§ **ASSIGNED TASK**: Rewrite the data below, renaming every "Joomla" to "WordPress" and leaving everything else unchanged.

§ **AVAILABLE DATA**:
━━━━━━━━━━━━━━━━━━━━
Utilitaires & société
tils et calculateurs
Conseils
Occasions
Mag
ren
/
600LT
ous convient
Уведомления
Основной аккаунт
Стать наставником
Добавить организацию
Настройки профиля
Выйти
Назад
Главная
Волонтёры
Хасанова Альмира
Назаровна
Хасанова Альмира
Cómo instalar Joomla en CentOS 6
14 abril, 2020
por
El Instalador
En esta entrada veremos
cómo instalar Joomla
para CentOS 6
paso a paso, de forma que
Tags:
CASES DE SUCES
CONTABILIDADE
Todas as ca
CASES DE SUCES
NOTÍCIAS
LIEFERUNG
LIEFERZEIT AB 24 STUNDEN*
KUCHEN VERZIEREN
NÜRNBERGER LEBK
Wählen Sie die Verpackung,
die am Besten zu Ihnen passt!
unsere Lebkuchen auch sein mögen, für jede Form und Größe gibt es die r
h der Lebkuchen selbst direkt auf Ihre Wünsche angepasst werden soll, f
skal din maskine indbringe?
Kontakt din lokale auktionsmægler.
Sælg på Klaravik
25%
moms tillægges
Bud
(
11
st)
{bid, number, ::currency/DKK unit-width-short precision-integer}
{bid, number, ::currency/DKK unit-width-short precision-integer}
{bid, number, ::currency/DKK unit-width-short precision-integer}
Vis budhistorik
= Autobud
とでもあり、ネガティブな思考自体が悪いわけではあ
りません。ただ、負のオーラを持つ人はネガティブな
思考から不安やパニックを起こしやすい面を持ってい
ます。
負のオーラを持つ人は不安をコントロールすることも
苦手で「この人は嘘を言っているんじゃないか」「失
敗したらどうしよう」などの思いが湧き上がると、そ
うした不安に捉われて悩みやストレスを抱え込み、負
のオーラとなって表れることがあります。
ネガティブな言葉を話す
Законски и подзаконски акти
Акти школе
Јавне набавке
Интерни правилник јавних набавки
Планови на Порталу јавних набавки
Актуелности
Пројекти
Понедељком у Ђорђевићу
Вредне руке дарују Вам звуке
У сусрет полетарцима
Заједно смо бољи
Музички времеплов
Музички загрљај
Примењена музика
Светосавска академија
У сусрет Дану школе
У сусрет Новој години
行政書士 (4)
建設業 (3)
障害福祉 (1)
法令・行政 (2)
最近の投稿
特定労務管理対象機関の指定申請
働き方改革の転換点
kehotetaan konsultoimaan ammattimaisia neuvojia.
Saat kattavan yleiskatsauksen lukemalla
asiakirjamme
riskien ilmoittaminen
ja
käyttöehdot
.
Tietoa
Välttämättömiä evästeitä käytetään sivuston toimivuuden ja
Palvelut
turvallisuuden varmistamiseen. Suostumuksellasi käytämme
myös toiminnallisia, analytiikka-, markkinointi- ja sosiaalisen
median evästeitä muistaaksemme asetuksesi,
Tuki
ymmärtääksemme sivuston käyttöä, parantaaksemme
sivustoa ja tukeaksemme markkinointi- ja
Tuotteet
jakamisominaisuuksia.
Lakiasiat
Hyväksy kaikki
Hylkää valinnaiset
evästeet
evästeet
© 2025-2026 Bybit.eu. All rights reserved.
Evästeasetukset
━━━━━━━━━━━━━━━━━━━━
§ **SOLUTION BELOW**:
Utilitaires & société
tils et calculateurs
Conseils
Occasions
Mag
ren
/
600LT
ous convient
Уведомления
Основной аккаунт
Стать наставником
Добавить организацию
Настройки профиля
Выйти
Назад
Главная
Волонтёры
Хасанова Альмира
Назаровна
Хасанова Альмира
Cómo instalar WordPress en CentOS 6
14 abril, 2020
por
El Instalador
En esta entrada veremos
cómo instalar WordPress
para CentOS 6
paso a paso, de forma que
Tags:
CASES DE SUCES
CONTABILIDADE
Todas as ca
CASES DE SUCES
NOTÍCIAS
LIEFERUNG
LIEFERZEIT AB 24 STUNDEN*
KUCHEN VERZIEREN
NÜRNBERGER LEBK
Wählen Sie die Verpackung,
die am Besten zu Ihnen passt!
unsere Lebkuchen auch sein mögen, für jede Form und Größe gibt es die r
h der Lebkuchen selbst direkt auf Ihre Wünsche angepasst werden soll, f
skal din maskine indbringe?
Kontakt din lokale auktionsmægler.
Sælg på Klaravik
25%
moms tillægges
Bud
(
11
st)
{bid, number, ::currency/DKK unit-width-short precision-integer}
{bid, number, ::currency/DKK unit-width-short precision-integer}
{bid, number, ::currency/DKK unit-width-short precision-integer}
Vis budhistorik
= Autobud
とでもあり、ネガティブな思考自体が悪いわけではあ
りません。ただ、負のオーラを持つ人はネガティブな
思考から不安やパニックを起こしやすい面を持ってい
ます。
負のオーラを持つ人は不安をコントロールすることも
苦手で「この人は嘘を言っているんじゃないか」「失
敗したらどうしよう」などの思いが湧き上がると、そ
うした不安に捉われて悩みやストレスを抱え込み、負
のオーラとなって表れることがあります。
ネガティブな言葉を話す
Законски и подзаконски акти
Акти школе
Јавне набавке
Интерни правилник јавних набавки
Планови на Порталу јавних набавки
Актуелности
Пројекти
Понедељком у Ђорђевићу
Вредне руке дарују Вам звуке
У сусрет полетарцима
Заједно смо бољи
Музички времеплов
Музички загрљај
Примењена музика
Светосавска академија
У сусрет Дану школе
У сусрет Новој години
行政書士 (4)
建設業 (3)
障害福祉 (1)
法令・行政 (2)
最近の投稿
特定労務管理対象機関の指定申請
働き方改革の転換点
kehotetaan konsultoimaan ammattimaisia neuvojia.
Saat kattavan yleiskatsauksen lukemalla
asiakirjamme
riskien ilmoittaminen
ja
käyttöehdot
.
Tietoa
Välttämättömiä evästeitä käytetään sivuston toimivuuden ja
Palvelut
turvallisuuden varmistamiseen. Suostumuksellasi käytämme
myös toiminnallisia, analytiikka-, markkinointi- ja sosiaalisen
median evästeitä muistaaksemme asetuksesi,
Tuki
ymmärtääksemme sivuston käyttöä, parantaaksemme
sivustoa ja tukeaksemme markkinointi- ja
Tuotteet
jakamisominaisuuksia.
Lakiasiat
Hyväksy kaikki
Hylkää valinnaiset
evästeet
evästeet
© 2025-2026 Bybit.eu. All rights reserved.
Evästeasetukset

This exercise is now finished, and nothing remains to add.